WHAT TO DO:
**1)** In the forum thread about sharing a bed, what did the poster cooker girl's household buy to solve the problem?
**2)** List every item that the last post in the forum thread about sharing a bed suggests putting down the middle of the bed.
**3)** Carry on the forum thread about sharing a bed from the point where it ends.

TEXT UNDER STUDY:

——————————

I do virtually everything differently if I care about bothering someone else when I do it.
posted by TheRedArmy at 9:28 AM on October 10, 2011 [4 favorites]


Our solution was to buy a king-sized mattress and use separate blankets.
posted by cooker girl at 10:13 AM on October 10, 2011


California King or simply a new mattress and separate blankets is the only thing that works for my husband and me. He is a big guy and the bed sinks in toward him and so I ended up sleeping and weird angles with my back twisted and waking up with back and joint pain from holding myself in weird positions. The new larger mattress was the best thing we ever bought.
posted by wwax at 10:19 AM on October 10, 2011


It seems likely that you're tensing up and/or sleeping awkwardly when she's there - the cause may be psychological, but the discomfort is 100% real.

I agree that a king-size bed helps a lot, as do separate or overlapping covers. Because we both use body pillows and our big dogs tend to curl up in the middle and pin down the sheets leaving no slack (leaving our butts or knees uncovered), we make the bed with two king-size sheets overlapping in the middle and hanging well past the mattress off the sides. Also, his sheet is not tucked in at the bottom because he can't stand that, and mine is tucked because I can't stand it loose. We do the same with blankets so he has his giant down comforter and I have my little microplush blanket. (Does this make an attractively-made bed? Nope. I don't live in a magazine, and I sleep well.)

If you already have a king bed, try putting pillows (or bolsters, or a body pillow, or a rolled-up blanket) down the middle and see if it keeps you from being so tense or restricting your sleep movements so much.

——————————

[Items from a data source]
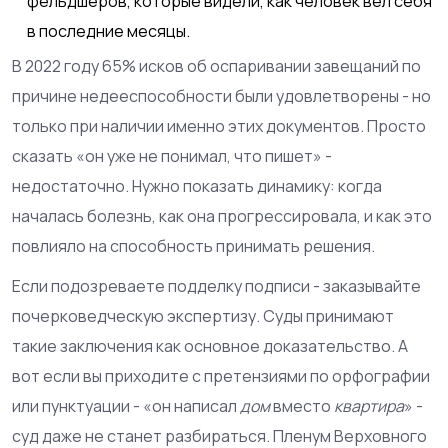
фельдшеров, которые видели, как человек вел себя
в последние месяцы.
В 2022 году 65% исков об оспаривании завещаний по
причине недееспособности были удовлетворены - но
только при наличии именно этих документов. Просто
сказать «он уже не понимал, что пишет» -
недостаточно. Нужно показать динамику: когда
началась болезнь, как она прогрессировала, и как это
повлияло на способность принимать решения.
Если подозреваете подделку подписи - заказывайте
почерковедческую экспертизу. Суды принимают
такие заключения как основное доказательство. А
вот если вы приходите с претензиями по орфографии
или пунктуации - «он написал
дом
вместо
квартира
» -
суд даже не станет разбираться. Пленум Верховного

——————————

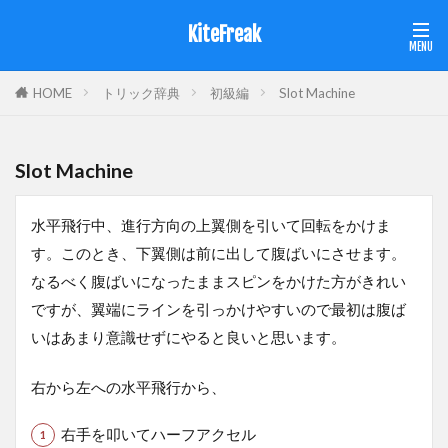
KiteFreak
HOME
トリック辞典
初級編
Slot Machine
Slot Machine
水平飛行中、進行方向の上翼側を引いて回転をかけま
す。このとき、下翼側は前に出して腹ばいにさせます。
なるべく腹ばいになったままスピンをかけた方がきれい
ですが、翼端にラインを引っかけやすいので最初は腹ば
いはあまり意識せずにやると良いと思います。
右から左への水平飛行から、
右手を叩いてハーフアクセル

——————————

ANSWERS BY ITEM:
**1)** A king-sized mattress, used with separate blankets.

**2)** Pillows, bolsters, a body pillow, and a rolled-up blanket.

**3)**
You may also need some white noise. You may be too aware of someone else there, which happens to me sometimes.

But once you've got yourself as comfortable as possible, you may still have to deal with the tension until it goes away or you figure out how to stop it. I can take a B-complex vitamin before bed and sleep more deeply and relaxed, but you may have to see a doctor for some bigger guns just to break the cycle.
posted by Lyn Never at 10:44 AM on October 10, 2011 [1 favorite]


Well, if you are indeed a goalie, I'd say the pain you are having is due to the normal nightly tissue repair process made more extensive and painful, perhaps, by the rigors of your sport.

Graphs of circadian endorphin levels show their deepest troughs in the middle of the night, and that trough allows you to experience pain when you awaken then which would be masked by endorphins during waking hours. (Note that ACTH and cortisol levels are synced with endorphins during the nightly trough. Low cortisol levels facilitate tissue repair because cortisol is a potent anti-inflammatory, and healing has an irreducible element of inflammation. Also, a major source of endorphin is a snippet from the end of the precursor [POMC] of the ACTH molecule.)

I'd guess you didn't experience this pain at the beginning of the relationship because of the high endorphin levels of falling in love.

Now, the relatively lighter sleep of sleeping with a mate is causing you to experience the pain deeper sleep was sparing you, I suspect.

I seem recall a study from a couple of years ago that found that men report sleeping better with their mates, but that monitoring shows they actually sleep worse, though I can't find the link.
posted by jamjam at 11:14 AM on October 10, 2011 [1 favorite]


We used to have a springer-type mattress. When my lady and I shared the bed, we made the bed go V in the middle-ish way more together than separately. I found myself hugging the edge to try to keep from murderating my back.

Then we bought a generic tempurpedic-style mattress and haven't had any issues after the first couple nights' getting used to it.
posted by TomMelee at 12:08 PM on October 10, 2011


i'm with TomMelee...a tempurpedic mattress might help, it has no coils which can make the bed a different shape when you share it with her. you will both be still and able to move throughout the night without the other feeling the shift in movement through mattress coils or being tilted toward the center of the bed.

i have a smaller tempurpedic -- just a double/full size mattress -- and it helps a lot when my partner sleeps over here. we both get better rest.